■ Task to complete
What is needed is an exact copy of the line with "Impressum top design|werbeagentur gmbh & co." and all lines that follow it in the entries below, the last line included.

* * * * * * *

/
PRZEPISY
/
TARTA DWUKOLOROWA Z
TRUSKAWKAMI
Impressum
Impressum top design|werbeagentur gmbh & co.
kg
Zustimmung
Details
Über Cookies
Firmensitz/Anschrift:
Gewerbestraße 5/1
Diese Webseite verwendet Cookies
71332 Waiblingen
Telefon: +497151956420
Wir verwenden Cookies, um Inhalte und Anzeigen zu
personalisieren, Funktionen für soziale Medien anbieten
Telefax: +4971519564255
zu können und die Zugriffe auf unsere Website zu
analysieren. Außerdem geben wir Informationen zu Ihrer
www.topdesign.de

* * * * * * *

■ Result of this task
Impressum top design|werbeagentur gmbh & co.
kg
Zustimmung
Details
Über Cookies
Firmensitz/Anschrift:
Gewerbestraße 5/1
Diese Webseite verwendet Cookies
71332 Waiblingen
Telefon: +497151956420
Wir verwenden Cookies, um Inhalte und Anzeigen zu
personalisieren, Funktionen für soziale Medien anbieten
Telefax: +4971519564255
zu können und die Zugriffe auf unsere Website zu
analysieren. Außerdem geben wir Informationen zu Ihrer
www.topdesign.de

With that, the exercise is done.